Task to complete =>
Exact reproduction required: the lines below from the line with "aux activités pétrolières" to the line with "l’Etat dans l’organisation de", both ends included, and no others.

Available data =>
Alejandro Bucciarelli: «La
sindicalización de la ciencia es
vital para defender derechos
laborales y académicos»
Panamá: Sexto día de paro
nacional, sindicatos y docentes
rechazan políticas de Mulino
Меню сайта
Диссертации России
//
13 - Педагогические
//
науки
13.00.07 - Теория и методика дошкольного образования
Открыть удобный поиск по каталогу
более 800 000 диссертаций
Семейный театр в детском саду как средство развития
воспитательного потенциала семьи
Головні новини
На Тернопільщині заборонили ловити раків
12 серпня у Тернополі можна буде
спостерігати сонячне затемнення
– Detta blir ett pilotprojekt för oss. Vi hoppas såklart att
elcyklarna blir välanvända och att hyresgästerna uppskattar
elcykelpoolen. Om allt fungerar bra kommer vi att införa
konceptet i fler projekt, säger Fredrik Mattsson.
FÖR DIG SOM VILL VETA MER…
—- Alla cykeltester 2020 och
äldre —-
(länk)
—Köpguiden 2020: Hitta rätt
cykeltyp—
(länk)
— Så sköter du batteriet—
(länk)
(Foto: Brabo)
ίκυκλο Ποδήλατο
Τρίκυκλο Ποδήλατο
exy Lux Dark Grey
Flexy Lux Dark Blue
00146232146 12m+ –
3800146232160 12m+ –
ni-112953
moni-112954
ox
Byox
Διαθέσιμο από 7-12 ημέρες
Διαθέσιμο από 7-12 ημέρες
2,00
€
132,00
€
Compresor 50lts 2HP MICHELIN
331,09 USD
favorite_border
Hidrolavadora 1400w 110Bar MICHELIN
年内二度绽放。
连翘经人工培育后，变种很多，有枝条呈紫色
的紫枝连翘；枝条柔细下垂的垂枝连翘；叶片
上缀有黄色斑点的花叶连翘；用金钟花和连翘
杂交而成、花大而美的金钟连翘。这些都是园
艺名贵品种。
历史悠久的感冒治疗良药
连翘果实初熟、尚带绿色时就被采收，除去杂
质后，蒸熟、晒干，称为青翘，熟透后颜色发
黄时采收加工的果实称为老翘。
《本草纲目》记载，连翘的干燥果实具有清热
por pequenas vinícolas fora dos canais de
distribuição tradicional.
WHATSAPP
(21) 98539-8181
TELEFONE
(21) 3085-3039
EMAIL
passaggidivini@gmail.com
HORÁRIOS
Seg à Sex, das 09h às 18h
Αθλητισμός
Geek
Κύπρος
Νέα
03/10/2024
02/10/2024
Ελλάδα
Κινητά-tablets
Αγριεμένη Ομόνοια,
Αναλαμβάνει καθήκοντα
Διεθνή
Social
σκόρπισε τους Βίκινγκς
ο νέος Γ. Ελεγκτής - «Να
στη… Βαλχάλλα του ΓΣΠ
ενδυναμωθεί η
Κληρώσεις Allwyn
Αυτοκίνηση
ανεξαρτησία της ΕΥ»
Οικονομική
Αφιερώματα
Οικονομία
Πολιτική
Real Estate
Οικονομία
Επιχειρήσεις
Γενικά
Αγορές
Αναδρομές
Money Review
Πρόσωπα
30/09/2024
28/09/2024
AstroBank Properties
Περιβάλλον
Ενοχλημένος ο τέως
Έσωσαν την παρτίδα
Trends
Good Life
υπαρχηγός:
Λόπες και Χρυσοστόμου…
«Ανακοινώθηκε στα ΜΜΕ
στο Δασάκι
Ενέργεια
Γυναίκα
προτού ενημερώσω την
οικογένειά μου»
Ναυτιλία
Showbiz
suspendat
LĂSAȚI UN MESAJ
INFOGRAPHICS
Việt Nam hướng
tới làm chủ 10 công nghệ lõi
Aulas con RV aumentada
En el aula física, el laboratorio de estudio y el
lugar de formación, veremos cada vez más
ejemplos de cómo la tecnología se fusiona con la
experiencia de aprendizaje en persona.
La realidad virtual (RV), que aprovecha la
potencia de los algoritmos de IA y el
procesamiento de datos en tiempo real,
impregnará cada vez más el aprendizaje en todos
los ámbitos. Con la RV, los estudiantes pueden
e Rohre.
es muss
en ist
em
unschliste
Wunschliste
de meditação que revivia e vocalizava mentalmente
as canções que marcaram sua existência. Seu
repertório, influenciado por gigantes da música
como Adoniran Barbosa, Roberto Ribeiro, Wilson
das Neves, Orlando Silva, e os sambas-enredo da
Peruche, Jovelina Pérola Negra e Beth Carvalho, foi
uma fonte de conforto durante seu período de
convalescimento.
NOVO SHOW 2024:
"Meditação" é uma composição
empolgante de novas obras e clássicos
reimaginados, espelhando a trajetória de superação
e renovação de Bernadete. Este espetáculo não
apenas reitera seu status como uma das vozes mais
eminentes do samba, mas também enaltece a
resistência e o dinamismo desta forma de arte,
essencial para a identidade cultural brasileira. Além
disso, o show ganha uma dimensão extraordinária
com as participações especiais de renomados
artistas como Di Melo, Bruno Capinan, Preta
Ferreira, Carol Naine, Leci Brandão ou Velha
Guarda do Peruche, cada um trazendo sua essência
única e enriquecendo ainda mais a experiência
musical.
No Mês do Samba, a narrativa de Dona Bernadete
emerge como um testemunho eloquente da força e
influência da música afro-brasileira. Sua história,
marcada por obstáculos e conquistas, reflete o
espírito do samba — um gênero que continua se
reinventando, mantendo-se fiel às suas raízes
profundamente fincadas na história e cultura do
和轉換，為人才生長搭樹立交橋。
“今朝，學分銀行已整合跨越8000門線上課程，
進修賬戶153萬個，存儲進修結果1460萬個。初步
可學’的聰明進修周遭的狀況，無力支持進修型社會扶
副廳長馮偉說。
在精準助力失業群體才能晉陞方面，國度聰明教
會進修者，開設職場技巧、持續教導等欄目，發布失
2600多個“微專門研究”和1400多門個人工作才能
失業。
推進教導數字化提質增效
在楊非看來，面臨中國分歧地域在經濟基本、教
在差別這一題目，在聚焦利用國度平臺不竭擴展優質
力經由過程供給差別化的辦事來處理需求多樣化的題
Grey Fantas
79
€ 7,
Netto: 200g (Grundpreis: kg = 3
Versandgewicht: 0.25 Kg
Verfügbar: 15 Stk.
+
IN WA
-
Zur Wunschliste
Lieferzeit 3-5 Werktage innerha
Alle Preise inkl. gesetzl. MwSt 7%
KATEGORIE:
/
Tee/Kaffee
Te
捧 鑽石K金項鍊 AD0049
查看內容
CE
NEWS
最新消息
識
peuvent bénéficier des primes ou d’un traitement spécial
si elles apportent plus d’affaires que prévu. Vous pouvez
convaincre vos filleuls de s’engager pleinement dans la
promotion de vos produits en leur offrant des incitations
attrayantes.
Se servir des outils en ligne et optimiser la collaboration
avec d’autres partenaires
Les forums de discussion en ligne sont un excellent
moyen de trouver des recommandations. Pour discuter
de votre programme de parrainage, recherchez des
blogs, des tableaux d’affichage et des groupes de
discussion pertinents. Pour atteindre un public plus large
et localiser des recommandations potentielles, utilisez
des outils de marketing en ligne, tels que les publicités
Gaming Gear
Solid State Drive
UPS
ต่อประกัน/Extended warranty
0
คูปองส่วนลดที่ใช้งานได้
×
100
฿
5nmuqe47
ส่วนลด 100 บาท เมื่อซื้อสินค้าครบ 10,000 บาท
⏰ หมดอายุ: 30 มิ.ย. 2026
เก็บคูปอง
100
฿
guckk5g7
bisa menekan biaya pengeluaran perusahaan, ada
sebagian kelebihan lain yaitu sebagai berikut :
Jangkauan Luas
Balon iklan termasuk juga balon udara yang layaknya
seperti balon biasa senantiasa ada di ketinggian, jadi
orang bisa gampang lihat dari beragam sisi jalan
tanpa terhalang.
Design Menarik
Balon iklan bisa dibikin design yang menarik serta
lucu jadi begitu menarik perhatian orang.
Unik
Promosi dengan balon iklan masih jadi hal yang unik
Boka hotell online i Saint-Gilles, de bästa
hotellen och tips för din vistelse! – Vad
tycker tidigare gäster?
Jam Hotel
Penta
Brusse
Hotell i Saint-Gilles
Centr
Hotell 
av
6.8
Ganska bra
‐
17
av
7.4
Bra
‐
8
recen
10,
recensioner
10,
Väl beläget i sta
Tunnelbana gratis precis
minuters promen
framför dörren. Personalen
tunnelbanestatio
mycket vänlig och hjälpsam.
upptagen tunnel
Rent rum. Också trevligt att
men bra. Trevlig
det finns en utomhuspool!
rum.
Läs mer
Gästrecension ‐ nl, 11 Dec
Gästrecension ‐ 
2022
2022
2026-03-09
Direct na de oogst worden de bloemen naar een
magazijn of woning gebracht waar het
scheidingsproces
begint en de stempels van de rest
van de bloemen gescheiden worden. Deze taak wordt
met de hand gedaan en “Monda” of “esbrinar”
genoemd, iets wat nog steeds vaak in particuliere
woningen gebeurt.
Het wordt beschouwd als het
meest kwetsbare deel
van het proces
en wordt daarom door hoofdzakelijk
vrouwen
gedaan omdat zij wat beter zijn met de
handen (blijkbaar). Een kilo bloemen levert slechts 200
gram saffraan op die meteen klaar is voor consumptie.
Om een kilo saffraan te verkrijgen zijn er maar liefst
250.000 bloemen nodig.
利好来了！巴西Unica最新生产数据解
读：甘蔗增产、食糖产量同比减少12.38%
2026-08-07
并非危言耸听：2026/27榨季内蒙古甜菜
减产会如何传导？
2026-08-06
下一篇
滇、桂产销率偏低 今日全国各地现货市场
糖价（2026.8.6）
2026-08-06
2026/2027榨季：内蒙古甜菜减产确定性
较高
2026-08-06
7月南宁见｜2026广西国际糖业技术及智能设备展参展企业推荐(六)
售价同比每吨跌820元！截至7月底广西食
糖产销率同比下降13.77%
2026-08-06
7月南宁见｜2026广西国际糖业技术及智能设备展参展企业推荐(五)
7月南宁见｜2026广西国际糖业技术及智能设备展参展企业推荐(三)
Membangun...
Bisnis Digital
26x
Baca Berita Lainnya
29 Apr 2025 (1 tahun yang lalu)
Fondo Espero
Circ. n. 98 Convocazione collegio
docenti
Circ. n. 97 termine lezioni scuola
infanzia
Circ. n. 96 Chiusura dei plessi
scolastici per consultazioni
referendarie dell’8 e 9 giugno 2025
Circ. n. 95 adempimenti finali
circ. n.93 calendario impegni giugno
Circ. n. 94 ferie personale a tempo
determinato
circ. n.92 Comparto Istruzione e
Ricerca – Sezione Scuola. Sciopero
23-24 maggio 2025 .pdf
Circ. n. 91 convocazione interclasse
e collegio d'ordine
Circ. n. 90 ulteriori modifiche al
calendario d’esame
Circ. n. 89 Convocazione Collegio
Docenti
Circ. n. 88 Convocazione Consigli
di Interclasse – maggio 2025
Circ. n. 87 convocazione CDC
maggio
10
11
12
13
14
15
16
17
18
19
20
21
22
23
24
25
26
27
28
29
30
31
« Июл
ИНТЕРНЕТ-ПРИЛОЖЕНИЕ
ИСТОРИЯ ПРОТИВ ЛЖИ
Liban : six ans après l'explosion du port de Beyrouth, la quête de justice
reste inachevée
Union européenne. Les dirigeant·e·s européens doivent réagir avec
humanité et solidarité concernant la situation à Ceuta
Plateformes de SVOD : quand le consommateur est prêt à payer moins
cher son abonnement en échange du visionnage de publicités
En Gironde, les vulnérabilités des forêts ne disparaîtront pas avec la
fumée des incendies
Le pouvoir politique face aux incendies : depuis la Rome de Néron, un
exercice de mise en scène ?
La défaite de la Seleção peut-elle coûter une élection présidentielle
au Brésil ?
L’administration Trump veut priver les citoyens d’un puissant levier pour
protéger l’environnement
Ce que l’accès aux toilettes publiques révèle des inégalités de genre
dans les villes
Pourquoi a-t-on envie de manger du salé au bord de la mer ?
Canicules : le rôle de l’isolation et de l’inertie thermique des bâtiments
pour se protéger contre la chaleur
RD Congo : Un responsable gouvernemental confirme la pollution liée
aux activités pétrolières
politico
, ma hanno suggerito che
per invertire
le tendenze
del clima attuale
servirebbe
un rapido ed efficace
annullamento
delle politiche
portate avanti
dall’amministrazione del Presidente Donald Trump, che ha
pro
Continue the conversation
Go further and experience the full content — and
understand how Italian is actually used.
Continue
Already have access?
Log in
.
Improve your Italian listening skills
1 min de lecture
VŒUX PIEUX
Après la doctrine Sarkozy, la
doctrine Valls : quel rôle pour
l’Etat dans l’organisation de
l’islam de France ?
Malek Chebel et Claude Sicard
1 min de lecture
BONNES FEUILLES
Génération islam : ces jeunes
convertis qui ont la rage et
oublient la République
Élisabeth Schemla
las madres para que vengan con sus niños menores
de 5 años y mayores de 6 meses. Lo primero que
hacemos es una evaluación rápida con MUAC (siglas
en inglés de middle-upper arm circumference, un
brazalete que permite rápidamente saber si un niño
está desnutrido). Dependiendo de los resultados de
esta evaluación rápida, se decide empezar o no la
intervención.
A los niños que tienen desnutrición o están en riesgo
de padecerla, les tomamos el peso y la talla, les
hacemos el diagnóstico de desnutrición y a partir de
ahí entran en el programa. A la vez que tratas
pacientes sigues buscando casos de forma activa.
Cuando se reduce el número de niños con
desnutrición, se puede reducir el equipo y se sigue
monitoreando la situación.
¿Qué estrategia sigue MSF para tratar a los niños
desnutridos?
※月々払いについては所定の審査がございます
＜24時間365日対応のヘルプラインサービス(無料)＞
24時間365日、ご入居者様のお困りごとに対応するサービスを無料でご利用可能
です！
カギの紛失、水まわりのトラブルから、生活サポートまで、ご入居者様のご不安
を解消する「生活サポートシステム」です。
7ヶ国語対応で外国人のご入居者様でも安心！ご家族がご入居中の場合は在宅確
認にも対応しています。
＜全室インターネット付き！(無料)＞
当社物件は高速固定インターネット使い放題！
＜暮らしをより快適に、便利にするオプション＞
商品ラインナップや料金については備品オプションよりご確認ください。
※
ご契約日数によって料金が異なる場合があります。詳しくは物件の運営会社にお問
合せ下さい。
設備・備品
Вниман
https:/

Answer to this task =>
aux activités pétrolières
politico
, ma hanno suggerito che
per invertire
le tendenze
del clima attuale
servirebbe
un rapido ed efficace
annullamento
delle politiche
portate avanti
dall’amministrazione del Presidente Donald Trump, che ha
pro
Continue the conversation
Go further and experience the full content — and
understand how Italian is actually used.
Continue
Already have access?
Log in
.
Improve your Italian listening skills
1 min de lecture
VŒUX PIEUX
Après la doctrine Sarkozy, la
doctrine Valls : quel rôle pour
l’Etat dans l’organisation de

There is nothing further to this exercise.